Texas and California are once again at opposite ends of our annual rankings by CEOs of the best and worst states in which to do business. We take a closer look at the Texas model, but an equally interesting contrast is between the golden state of California versus the sunshine state of Florida. Both depend heavily on agriculture and tourism and have high rates of undocumented immigrants. CEOs rate both comparably well on living environment, one of the three principle areas on which we asked them to grade state performance. And, of course, these two are the only states with a Disney attraction. After this similarity, the paths diverge. CEOs give Florida’s workforce quality a good but not superlative rating of 6.73. California is rated at 5.82, not as bad as Hawaii or New Mexico, but not as good as 48th-ranked Illinois either. When it comes to taxation and regulation, however, California’s score plummets to 1.74—the lowest by far of any state, and well below Florida’s rating of 7.27. No wonder it’s called “Taxifornia.” It even gives Massachusetts a good name.
But the biggest difference is not in the numbers. Most business leaders say attitude toward business is a real differentiator. “California has driven away business with bad rules and refusal to acknowledge its problems,” opined one CEO. “We should let it become its own country. The legislature is horrible.” Another summed it up succinctly: “California should be put on death watch.” By contrast, leaders commenting on the Sunshine state were generally, well, sunny. “It’s getting better,” said one.
It’s not hard to see why. On January 4, 2010, Richard (Rick) Scott signed his first executive order after being sworn into office as Florida’s 45th governor, suspending all rulemaking of the state agencies so as not to burden the private sector further in its attempts to pull out of the recession. Last year, he eliminated 1,100 regulations that were unnecessary and retarded business formation, and he appointed people who were pro-business to the state’s agencies. Recently, we spoke to Scott, a former health insurance CEO who ran Columbia/HCA until its run-in with the Justice Department over Medicare fraud.

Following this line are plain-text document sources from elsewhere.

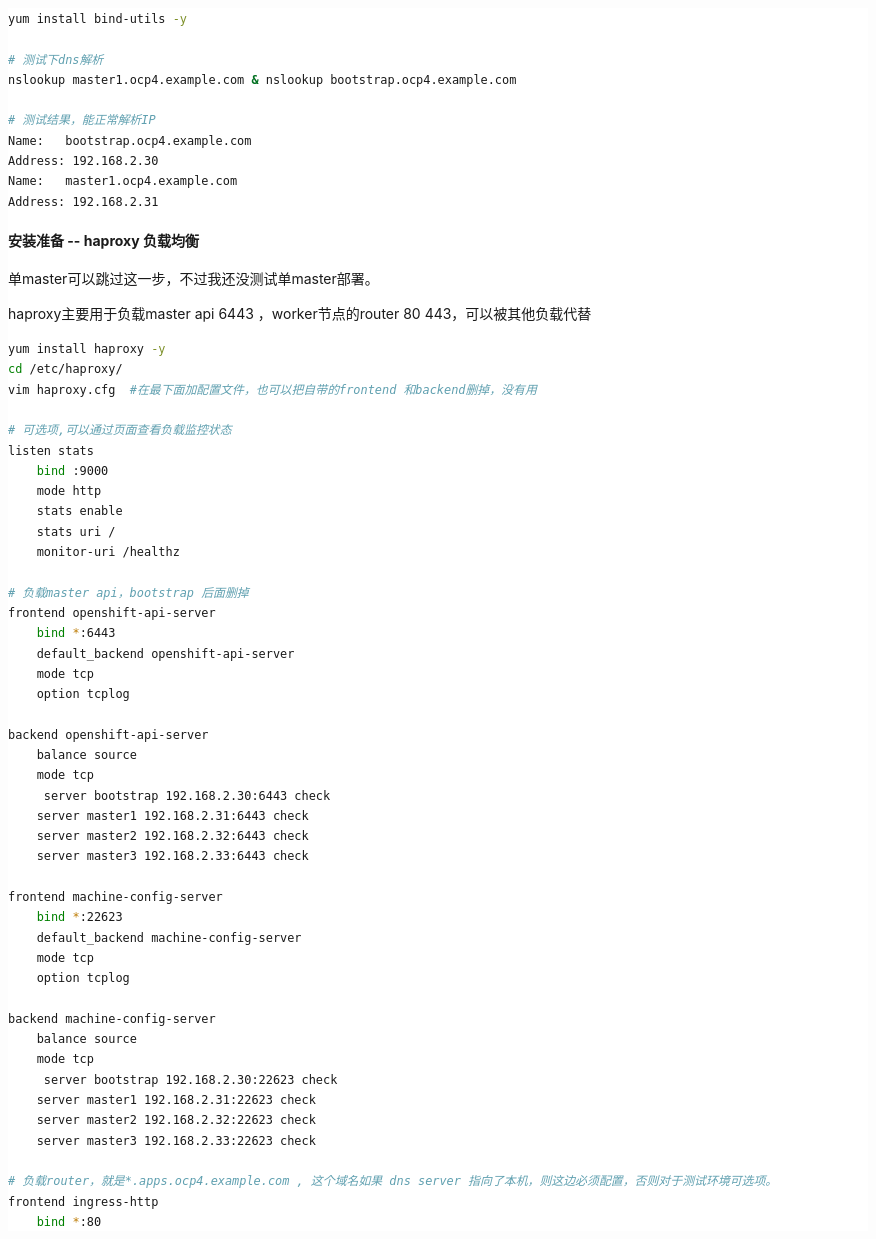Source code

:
 ```bash
yum install bind-utils -y

# 测试下dns解析
nslookup master1.ocp4.example.com & nslookup bootstrap.ocp4.example.com

# 测试结果，能正常解析IP
Name:   bootstrap.ocp4.example.com
Address: 192.168.2.30
Name:   master1.ocp4.example.com
Address: 192.168.2.31
```



#### 安装准备 -- haproxy 负载均衡

单master可以跳过这一步，不过我还没测试单master部署。

haproxy主要用于负载master api 6443 ，worker节点的router 80 443，可以被其他负载代替

```bash
yum install haproxy -y
cd /etc/haproxy/
vim haproxy.cfg  #在最下面加配置文件，也可以把自带的frontend 和backend删掉，没有用

# 可选项,可以通过页面查看负载监控状态
listen stats
    bind :9000
    mode http
    stats enable
    stats uri /
    monitor-uri /healthz

# 负载master api，bootstrap 后面删掉
frontend openshift-api-server
    bind *:6443
    default_backend openshift-api-server
    mode tcp
    option tcplog

backend openshift-api-server
    balance source
    mode tcp
     server bootstrap 192.168.2.30:6443 check
    server master1 192.168.2.31:6443 check
    server master2 192.168.2.32:6443 check
    server master3 192.168.2.33:6443 check

frontend machine-config-server
    bind *:22623
    default_backend machine-config-server
    mode tcp
    option tcplog

backend machine-config-server
    balance source
    mode tcp
     server bootstrap 192.168.2.30:22623 check
    server master1 192.168.2.31:22623 check
    server master2 192.168.2.32:22623 check
    server master3 192.168.2.33:22623 check

# 负载router，就是*.apps.ocp4.example.com , 这个域名如果 dns server 指向了本机，则这边必须配置，否则对于测试环境可选项。
frontend ingress-http
    bind *:80
```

We asked him about his cold-calling businesses around the country, pitching his state. “I try to reach out to businesses directly to find out why they don’t relocate to our state,” Scott recently told us. “We have a great story.” He was in New York to appear on CNBC’s Squawk Box where he said the easiest states from which to entice firms were Illinois, New York and Connecticut—all at the bottom of our ranking.

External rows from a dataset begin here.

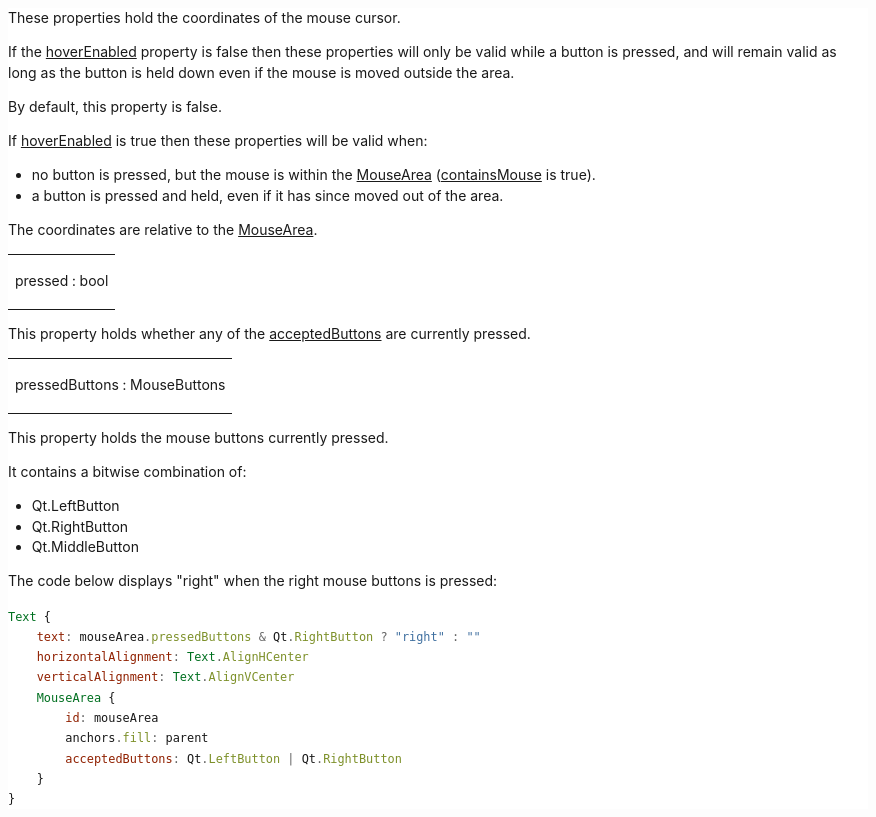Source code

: These properties hold the coordinates of the mouse cursor.

If the [hoverEnabled](index.html#hoverEnabled-prop) property is false then these properties will only be valid while a button is pressed, and will remain valid as long as the button is held down even if the mouse is moved outside the area.

By default, this property is false.

If [hoverEnabled](index.html#hoverEnabled-prop) is true then these properties will be valid when:

-   no button is pressed, but the mouse is within the [MouseArea](index.html) ([containsMouse](index.html#containsMouse-prop) is true).
-   a button is pressed and held, even if it has since moved out of the area.

The coordinates are relative to the [MouseArea](index.html).

<table>
<colgroup>
<col width="100%" />
</colgroup>
<tbody>
<tr class="odd">
<td><p><span id="pressed-prop"></span><span class="name">pressed</span> : <span class="type">bool</span></p></td>
</tr>
</tbody>
</table>

This property holds whether any of the [acceptedButtons](index.html#acceptedButtons-prop) are currently pressed.

<table>
<colgroup>
<col width="100%" />
</colgroup>
<tbody>
<tr class="odd">
<td><p><span id="pressedButtons-prop"></span><span class="name">pressedButtons</span> : <span class="type">MouseButtons</span></p></td>
</tr>
</tbody>
</table>

This property holds the mouse buttons currently pressed.

It contains a bitwise combination of:

-   Qt.LeftButton
-   Qt.RightButton
-   Qt.MiddleButton

The code below displays "right" when the right mouse buttons is pressed:

``` qml
Text {
    text: mouseArea.pressedButtons & Qt.RightButton ? "right" : ""
    horizontalAlignment: Text.AlignHCenter
    verticalAlignment: Text.AlignVCenter
    MouseArea {
        id: mouseArea
        anchors.fill: parent
        acceptedButtons: Qt.LeftButton | Qt.RightButton
    }
}
```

With respect to the latter, nutmeg state governor Dan Malloy should be aware that Scott is wooing hedge funds. “Why would you want to pay an extra 10 percent of your income when you could be in a nice warm place with good schools and a lower cost of living?” said Scott. Some are reportedly giving it careful consideration. One tries to imagine California’s Jerry Brown making a similar pitch to business leaders wondering what on earth he could say—but fantasy isn’t our strong suit.

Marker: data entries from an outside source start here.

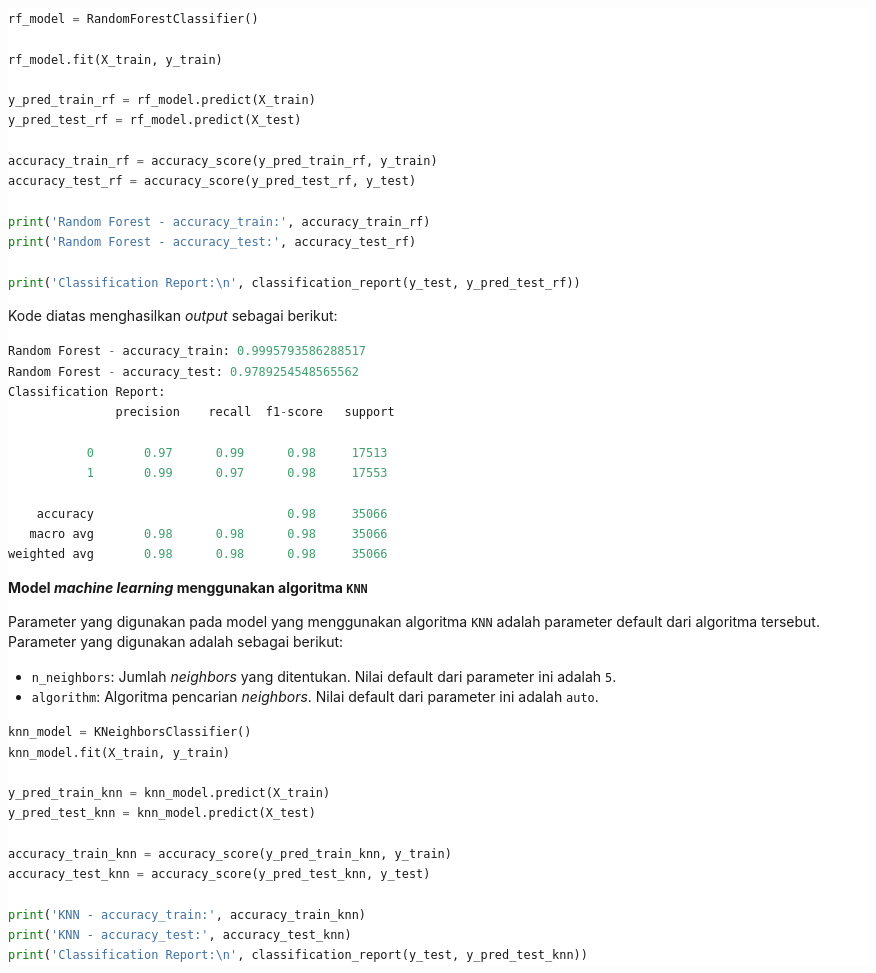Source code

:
 ```python
rf_model = RandomForestClassifier()

rf_model.fit(X_train, y_train)

y_pred_train_rf = rf_model.predict(X_train)
y_pred_test_rf = rf_model.predict(X_test)

accuracy_train_rf = accuracy_score(y_pred_train_rf, y_train)
accuracy_test_rf = accuracy_score(y_pred_test_rf, y_test)

print('Random Forest - accuracy_train:', accuracy_train_rf)
print('Random Forest - accuracy_test:', accuracy_test_rf)

print('Classification Report:\n', classification_report(y_test, y_pred_test_rf))
```

Kode diatas menghasilkan *output* sebagai berikut:

```python
Random Forest - accuracy_train: 0.9995793586288517
Random Forest - accuracy_test: 0.9789254548565562
Classification Report:
               precision    recall  f1-score   support

           0       0.97      0.99      0.98     17513
           1       0.99      0.97      0.98     17553

    accuracy                           0.98     35066
   macro avg       0.98      0.98      0.98     35066
weighted avg       0.98      0.98      0.98     35066
```

**Model *machine learning* menggunakan algoritma `KNN`**

Parameter yang digunakan pada model yang menggunakan algoritma `KNN` adalah parameter default dari algoritma tersebut. Parameter yang digunakan adalah sebagai berikut:

- `n_neighbors`: Jumlah *neighbors* yang ditentukan. Nilai default dari parameter ini adalah `5`.
- `algorithm`: Algoritma pencarian *neighbors*. Nilai default dari parameter ini adalah `auto`.

```python
knn_model = KNeighborsClassifier()
knn_model.fit(X_train, y_train)

y_pred_train_knn = knn_model.predict(X_train)
y_pred_test_knn = knn_model.predict(X_test)

accuracy_train_knn = accuracy_score(y_pred_train_knn, y_train)
accuracy_test_knn = accuracy_score(y_pred_test_knn, y_test)

print('KNN - accuracy_train:', accuracy_train_knn)
print('KNN - accuracy_test:', accuracy_test_knn)
print('Classification Report:\n', classification_report(y_test, y_pred_test_knn))
```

Critics say Scott isn’t wildly popular among Floridians despite the fact that on his watch 77,100 net new jobs have been created. He generated $1 billion in tax cuts and exempted nearly two-thirds of businesses in the state—mostly small ones—from punitive taxes. In addition, the governor got rid of teacher tenure at K to 12 schools and boosted the number of charter schools in the state. Last year, when he sent a tongue-in-cheek letter to Texas governor Rick Perry that Florida was coming after Texas’s No. 1 rank in Chief Executive’s survey, it seems he was serious.